Final witness testifies in Richmond rape hearing

December 20, 2010 9:32:09 PM PST
A Contra Costa County judge said today that detectives violated the rights of one of the seven defendants in the October 2009 gang rape of a 16-year-old girl at Richmond High School and that he would not consider anything said in the interview.

Judge Gregory Caskey said that Richmond police Sgt. Lori Curran appears to have violated Cody Smith's Miranda rights during a police interview the Monday after the alleged attack.

Caskey also said that after watching the tape of Smith's three-hour interview, it is his opinion that it was more of an interrogation than a witness interview.

Curran testified earlier today that she picked Smith up at school Oct. 26 and brought him to the police station, where she interviewed him.

Curran testified that at one point in the interview when Smith asked if he could go home she told him no.

When he tried to invoke his right to remain silent, Curran continued to interview him, Caskey said.

"He invoked his right to remain silent and she deliberately chose to proceed," Caskey said.

The statements Smith did make during the interview were vague and inconsistent, Caskey added.

Smith's attorney David Headley said he believed the judge made the right decision by excluding the interview and that it is his belief that Smith did not engage in any sexual or violent behavior that night.

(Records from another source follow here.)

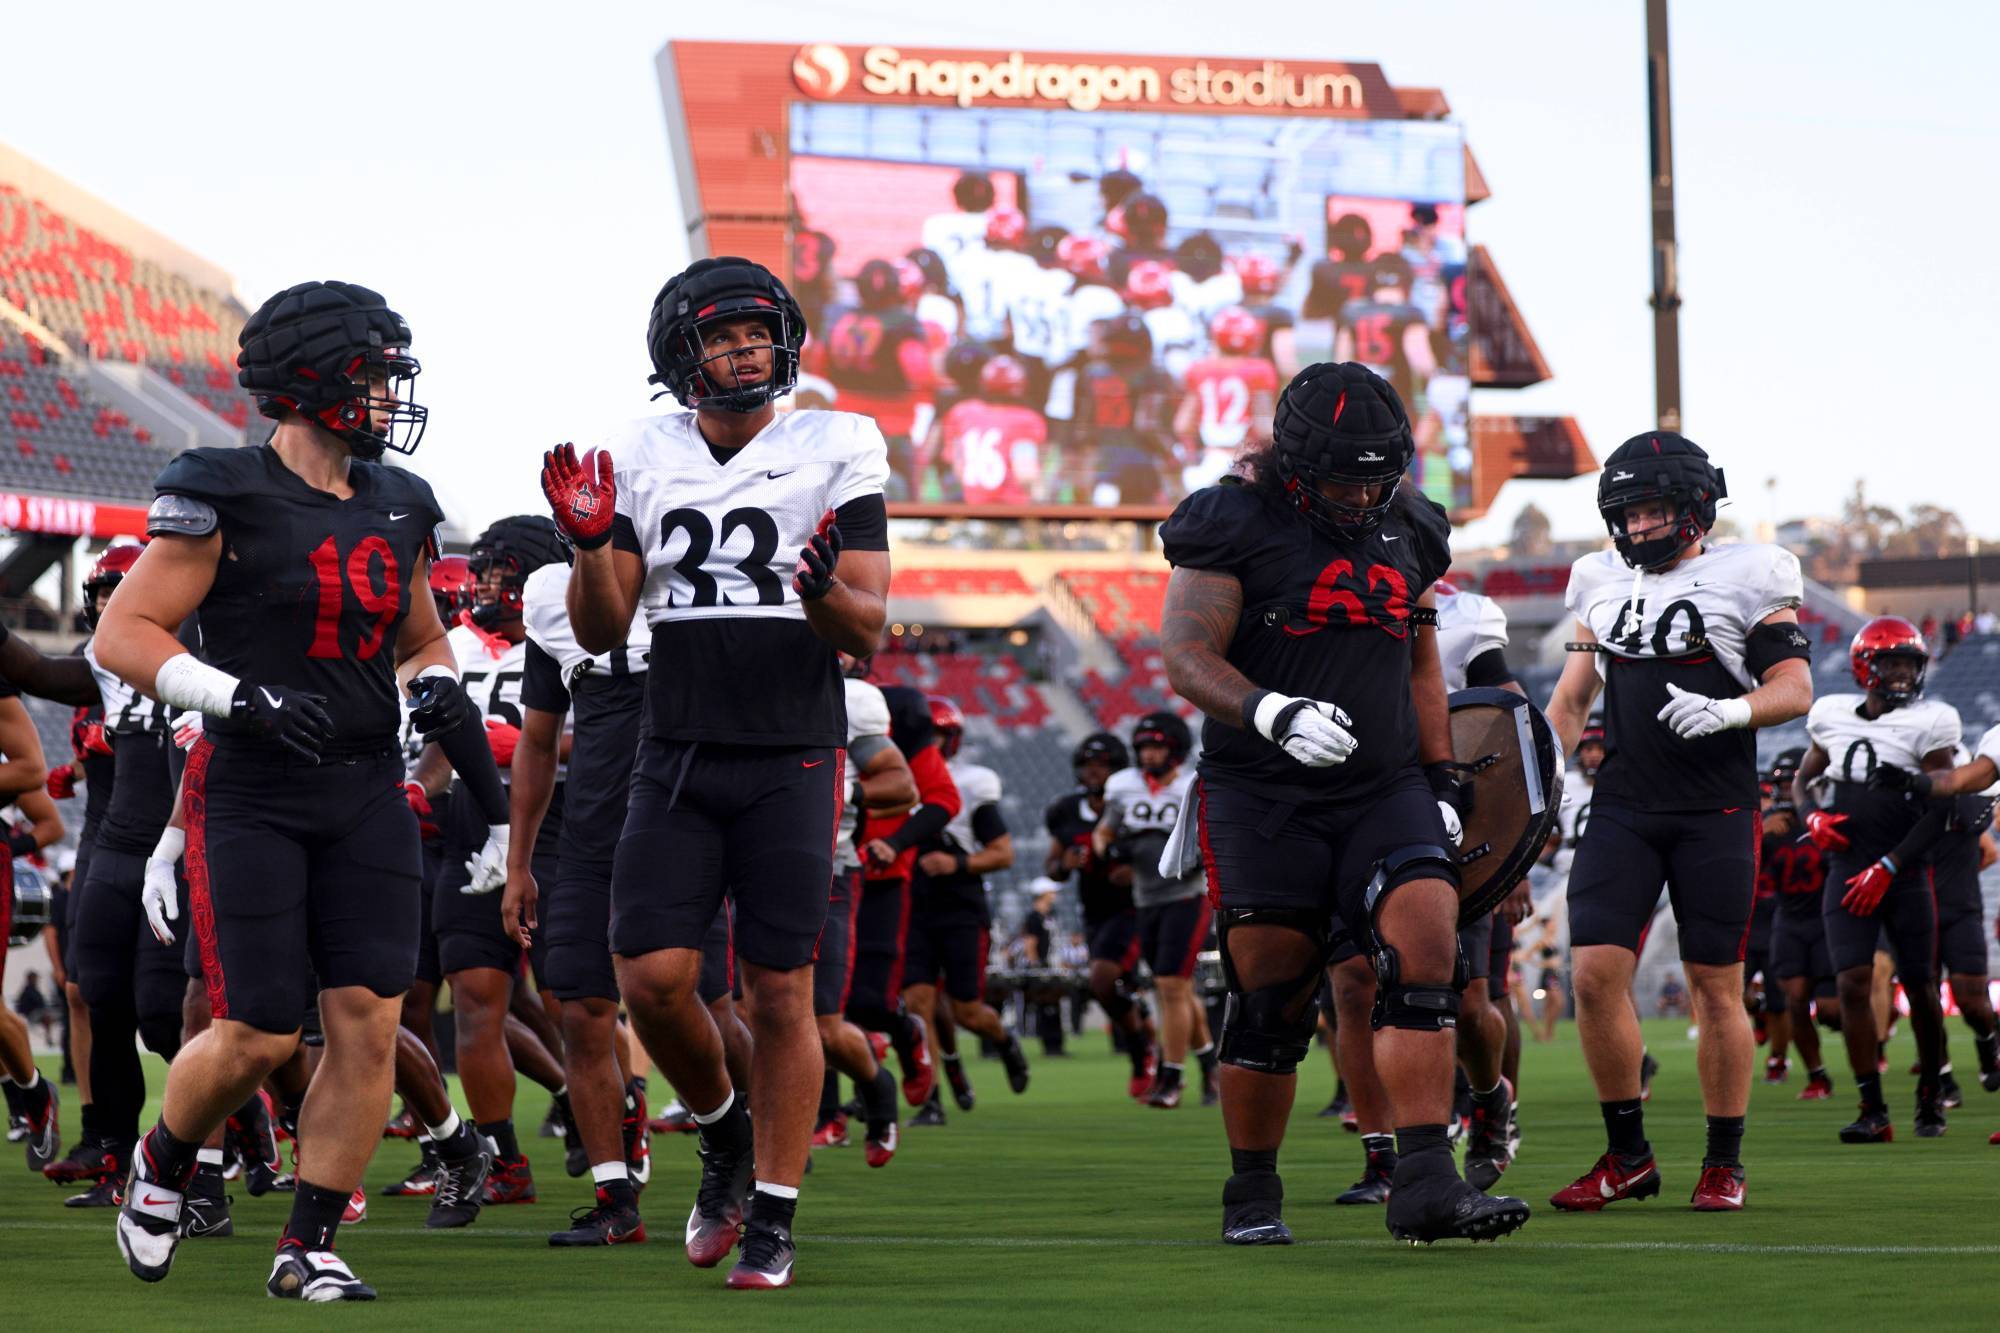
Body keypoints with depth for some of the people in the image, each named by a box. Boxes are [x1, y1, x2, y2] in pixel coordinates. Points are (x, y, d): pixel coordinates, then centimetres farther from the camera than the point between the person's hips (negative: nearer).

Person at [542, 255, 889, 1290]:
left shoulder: (837, 453, -1)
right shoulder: (640, 461, 6)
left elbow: (867, 634, -4)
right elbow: (599, 634, 6)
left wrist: (823, 594, -25)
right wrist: (591, 542, -12)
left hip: (791, 762, -2)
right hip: (676, 757, 2)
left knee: (781, 993, -2)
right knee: (652, 976, -7)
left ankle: (771, 1221, 9)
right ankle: (722, 1133, 22)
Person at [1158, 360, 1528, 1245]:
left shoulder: (1407, 533, 13)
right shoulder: (1236, 525, -5)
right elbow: (1187, 656, -13)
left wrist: (1441, 783, 16)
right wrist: (1273, 712, -30)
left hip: (1385, 791, 4)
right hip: (1263, 797, -4)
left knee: (1427, 953, -16)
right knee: (1271, 998, -2)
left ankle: (1424, 1185, -21)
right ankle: (1252, 1196, 15)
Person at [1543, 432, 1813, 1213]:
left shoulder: (1744, 580, -1)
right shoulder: (1606, 587, 13)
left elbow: (1796, 688, -5)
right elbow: (1573, 697, 22)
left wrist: (1730, 710, -22)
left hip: (1715, 809, -4)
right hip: (1622, 809, 4)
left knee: (1715, 986, 1)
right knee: (1595, 972, -8)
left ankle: (1724, 1163, 13)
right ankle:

Curran was the 20th and final witness called by the prosecution in the preliminary hearing in the case, which began Nov. 15.

Attorneys are expected to present their oral arguments Tuesday morning, after which it will be up to Caskey to decide whether there is enough evidence to bring them to trial.

The other defendants in the case include San Pablo resident Morales, 17; Pinole resident Marcelles Peter, 18; and, Richmond residents Jose Montano, 19, and Elvis Torrentes, 22, Manuel Ortega, 20, and John Crane Jr., 44.

Caskey said this afternoon that he has concerns about whether there is enough evidence to hold Smith and Torrentes to answer on the charges, but suggested that the evidence against the other five defendants would be enough to bring them to trial.

The alleged attack happened Oct. 24, 2009. The victim had attended the homecoming dance, but got bored and left early.

She allegedly told a nurse the following day that she had been about to call her father to have him come pick her up when Smith, who she knew from class, invited her over to a dark courtyard area on the north side of campus to drink alcohol with him and his friends.

The victim told the nurse that she remembered drinking brandy with the group, but then got dizzy and blacked out. She woke up the next day in the hospital.

After she blacked out, a large group of males reportedly beat her, robbed her and sexually assaulted her for more than two hours while others stood by and watched, police said.

By the time police found the victim shortly before midnight, she was in a coma and nearly dead, Jim Carpenter, a pediatric consultant for the county's sexual assault response team, testified earlier in the hearing.

According to Carpenter, the victim had suffered multiple severe head injuries that caused swelling in her brain. She also had numerous other scrapes and bruises all over her body. She was hypothermic and had a blood alcohol level of .355 percent.

Ortega was arrested as he left the area, police said. According to David Stockwell, a forensics supervisor for the Contra Costa County Sheriff's Office, Ortega's semen was found on the victim's body, and the victim's DNA was found on Ortega's body.

Several investigators have testified that witnesses allegedly described Ortega as the leader of the group and said he beat the victim and repeatedly kicked her and punched her in the head while he tried to force her to give him oral sex.

DNA from Peter and Montano was also found at the scene, along with DNA from Crane, 44, who was arrested two months after the alleged attack on a cold-hit DNA match, police said. His semen was found on numerous parts of the victim's body, Stockwell said.

Stockwell also found DNA from several people who have not been identified.

DNA from Smith, Morales and Torrentes was not found at the scene or on the victim, Stockwell said.

Richmond police Detective Stina Johanson, however, said she found the victim's cell phone in Smith's dresser drawer, and Peter allegedly admitted that he fondled the victim, Johanson said.

Morales allegedly admitted to a different investigator, Richmond police Detective Ken Greco, that he inserted the antenna of a walkie-talkie into the victim, urinated on her and stole her ring, Greco said.

Statements from several of the defendants have allegedly placed Torrentes, or someone who looked like Torrentes, at the scene, according to detectives.

The hearing is scheduled to continue, and likely conclude, Tuesday in Contra Costa County Superior Court in Martinez.